À medida que as tecnologias e os sistemas humanos se tornam cada vez mais impactantes e difundidos, os resultados inesperados muitas vezes levam os pesquisadores a realizar “autópsias de pesquisa” para determinar o que deu errado. Apesar da preocupação em torno das tecnologias disruptivas e da crescente complexidade, interdependência e volatilidade dos ambientes de negócios, os acadêmicos permaneceram orientados a pesquisar o aqui-e-agora e assumir uma extrapolação do presente para o futuro. (PETER, Sandra; HOVORKA, Dirk S. 2019, Tradução Nossa)

Manifesto da Ciência Pública

Nos da academia temos de compreender e assumir nossa responsabilidade sobre o futuro da humanidade frente a dicotomia beneficio x ameaça da tecnologia.
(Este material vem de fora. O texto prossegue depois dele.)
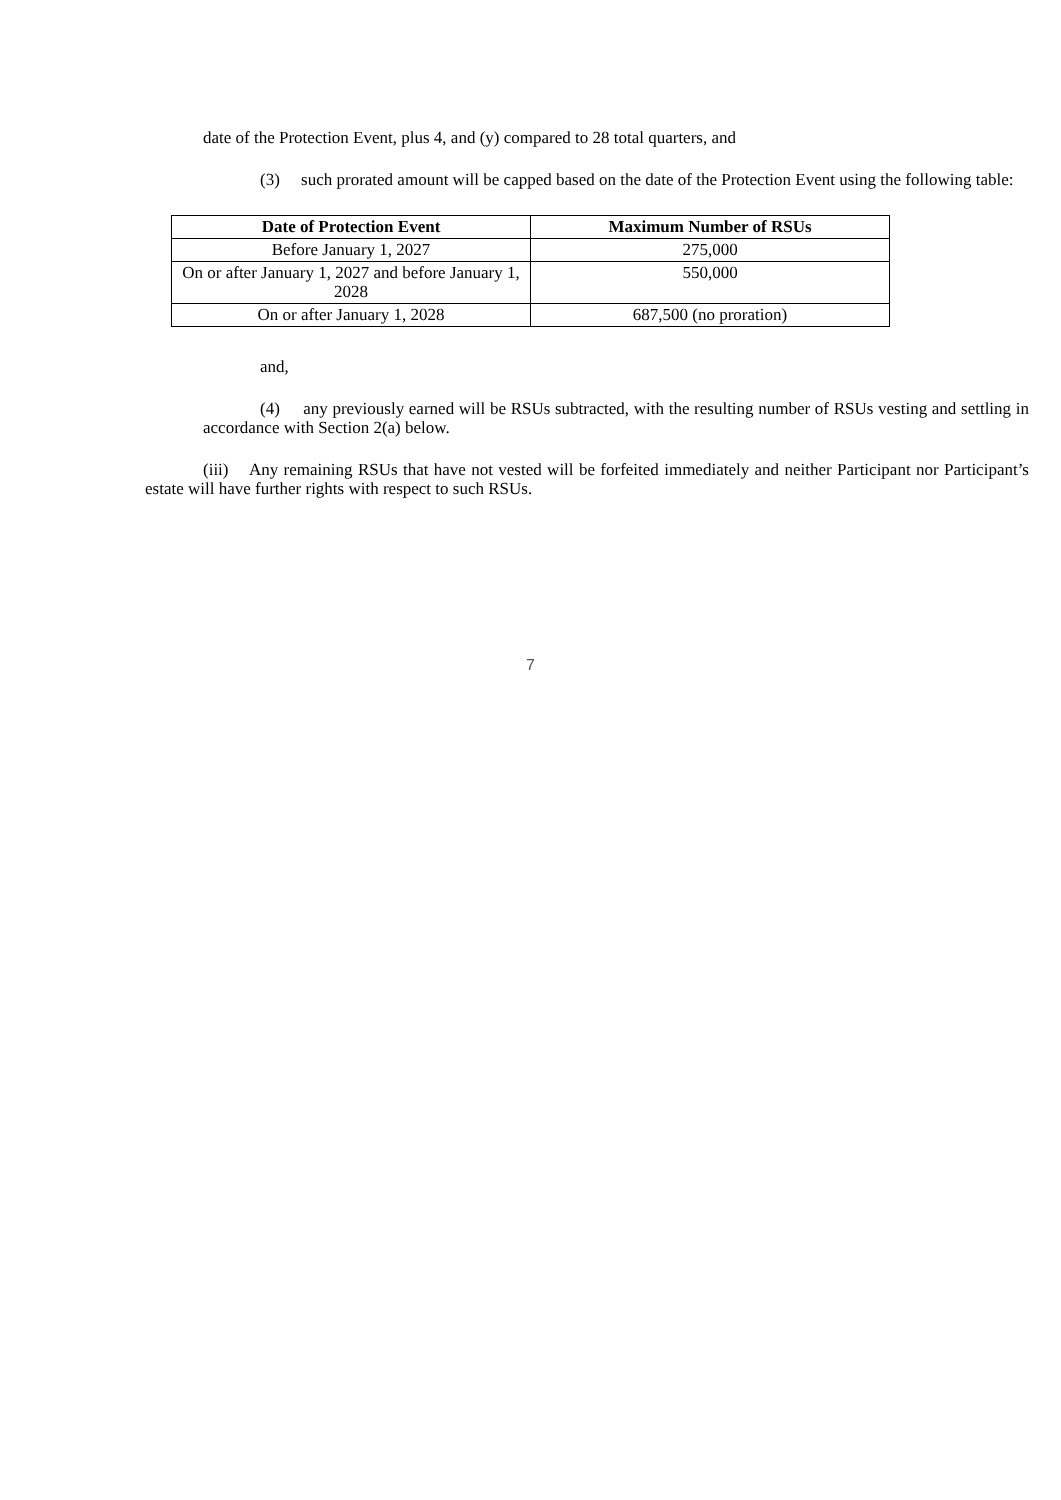date of the Protection Event, plus 4, and (y) compared to 28 total quarters, and
(3) such prorated amount will be capped based on the date of the Protection Event using the following table:
| Date of Protection Event | Maximum Number of RSUs |
| --- | --- |
| Before January 1, 2027 | 275,000 |
| On or after January 1, 2027 and before January 1, 2028 | 550,000 |
| On or after January 1, 2028 | 687,500 (no proration) |
and,
(4) any previously earned will be RSUs subtracted, with the resulting number of RSUs vesting and settling in accordance with Section 2(a) below.
(iii) Any remaining RSUs that have not vested will be forfeited immediately and neither Participant nor Participant’s estate will have further rights with respect to such RSUs.
7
Seja através do estabelecimento de limites éticos nos resultados e na utilização de sua pesquisa.Seja através da divulgação cientifica ampla geral e irrestrita, adequando seu trabalho ao público alvo, abolindo o formalismo, e buscando formas de explica-lo ao mais humilde cidadão

Erica Stone apresenta com brilhantismo a motivação para publicar a ciência livre, ao questionar o fato de que as pesquisas acadêmicas são patrocinadas com recursos público, porque não estão disponíveis para o público? Bom as minhas estão, e sempre estarão.

Referências

HOVORKA, D. S.; PETER, S. How the Future is Done. In: 52nd Hawaii International Conference on System Science. [s.l.]: [s.n.], 2019. ISBN: 9780998133126.